BRAIN tumors are on the rise in England, with a 50 per cent increase in cases since 2001.
In 2019, 9,960 people were diagnosed with the devastating cancer, compared to 6,577 18 years earlier.
The Brain Tumor Charity said the aging population means more people are at risk and high-tech scans are detecting more cases.
But medical professionals are struggling to increase survival rates, and 90 percent of patients die within five years. Brain tumors are a leading cause of cancer death in under-40s, and The Wanted singer Tom Parker died of the disease in March.
Four out of ten cases are not caught until someone is in the emergency room, at which point the chances of survival are slim.
dr David Jenkinson, the charity’s Chief Scientific Officer, said: “These worrying numbers show the urgent need for action to combat this devastating and life-changing disease.
“While brain tumors are relatively rare, the incidence has continued to rise significantly over the past two decades.

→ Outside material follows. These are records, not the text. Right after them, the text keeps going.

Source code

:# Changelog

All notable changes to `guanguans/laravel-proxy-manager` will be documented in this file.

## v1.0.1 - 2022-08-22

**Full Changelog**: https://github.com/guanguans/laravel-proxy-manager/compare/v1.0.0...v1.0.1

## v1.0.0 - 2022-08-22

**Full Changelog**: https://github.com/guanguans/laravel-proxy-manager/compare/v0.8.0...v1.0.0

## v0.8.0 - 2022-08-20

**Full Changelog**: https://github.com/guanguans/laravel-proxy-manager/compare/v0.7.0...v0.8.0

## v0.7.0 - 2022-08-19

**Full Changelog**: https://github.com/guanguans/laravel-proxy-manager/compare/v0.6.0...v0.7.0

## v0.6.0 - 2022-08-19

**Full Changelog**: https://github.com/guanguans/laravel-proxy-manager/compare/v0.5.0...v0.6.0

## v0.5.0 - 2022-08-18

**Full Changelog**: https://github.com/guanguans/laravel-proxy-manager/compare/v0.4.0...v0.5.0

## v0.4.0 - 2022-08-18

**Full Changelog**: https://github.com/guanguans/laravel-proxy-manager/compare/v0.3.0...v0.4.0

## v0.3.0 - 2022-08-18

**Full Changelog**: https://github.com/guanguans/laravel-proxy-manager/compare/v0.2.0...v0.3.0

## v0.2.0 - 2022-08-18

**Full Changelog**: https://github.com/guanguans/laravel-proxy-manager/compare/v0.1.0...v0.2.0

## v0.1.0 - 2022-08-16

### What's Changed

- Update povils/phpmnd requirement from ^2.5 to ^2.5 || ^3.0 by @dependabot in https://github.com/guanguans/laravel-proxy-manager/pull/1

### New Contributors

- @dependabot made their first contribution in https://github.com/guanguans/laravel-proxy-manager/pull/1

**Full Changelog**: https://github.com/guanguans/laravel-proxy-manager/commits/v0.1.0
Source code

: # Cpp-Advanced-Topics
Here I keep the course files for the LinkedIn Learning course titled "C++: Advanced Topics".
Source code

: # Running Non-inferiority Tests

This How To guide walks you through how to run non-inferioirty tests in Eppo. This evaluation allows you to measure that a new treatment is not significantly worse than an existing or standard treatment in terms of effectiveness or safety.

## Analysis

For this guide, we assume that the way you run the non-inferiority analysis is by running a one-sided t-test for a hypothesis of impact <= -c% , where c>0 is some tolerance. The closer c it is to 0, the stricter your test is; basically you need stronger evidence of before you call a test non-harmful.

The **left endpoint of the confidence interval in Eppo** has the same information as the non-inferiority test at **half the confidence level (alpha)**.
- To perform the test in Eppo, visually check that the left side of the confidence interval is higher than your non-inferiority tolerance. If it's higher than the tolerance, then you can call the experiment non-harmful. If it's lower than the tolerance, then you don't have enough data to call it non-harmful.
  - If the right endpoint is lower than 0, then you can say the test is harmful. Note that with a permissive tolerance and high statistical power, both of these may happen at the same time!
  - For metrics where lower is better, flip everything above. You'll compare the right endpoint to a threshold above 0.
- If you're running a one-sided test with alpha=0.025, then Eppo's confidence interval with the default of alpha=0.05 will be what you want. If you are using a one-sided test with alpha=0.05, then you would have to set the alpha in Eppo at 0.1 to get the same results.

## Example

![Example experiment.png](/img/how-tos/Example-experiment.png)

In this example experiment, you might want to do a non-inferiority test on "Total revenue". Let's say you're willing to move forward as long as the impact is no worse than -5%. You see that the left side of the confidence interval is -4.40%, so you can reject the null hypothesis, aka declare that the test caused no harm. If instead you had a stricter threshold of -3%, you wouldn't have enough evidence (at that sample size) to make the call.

“This has not yet been matched by the tangible advances in diagnosis, treatment and survival outcomes for many other types of cancer.”
The Brain Tumor Charity launched a campaign to help people recognize warning signs such as headaches, blurred vision, seizures, balance problems, forgetfulness and speech disorders.
Rates of brain tumors per person have increased by a quarter from 14.8 per 100,000 to 18.3.
Professor Keyoumars Ashkan, brain surgeon at King’s College London, added: “Greater awareness of symptoms is crucial to ensure more people get diagnosis and treatment as quickly as possible.”
A study found that married people were more likely to survive cancer.
The Journal of Investigative Medicine revealed that married patients had an average 72 percent chance of surviving stomach cancer, compared to 60 percent for widows.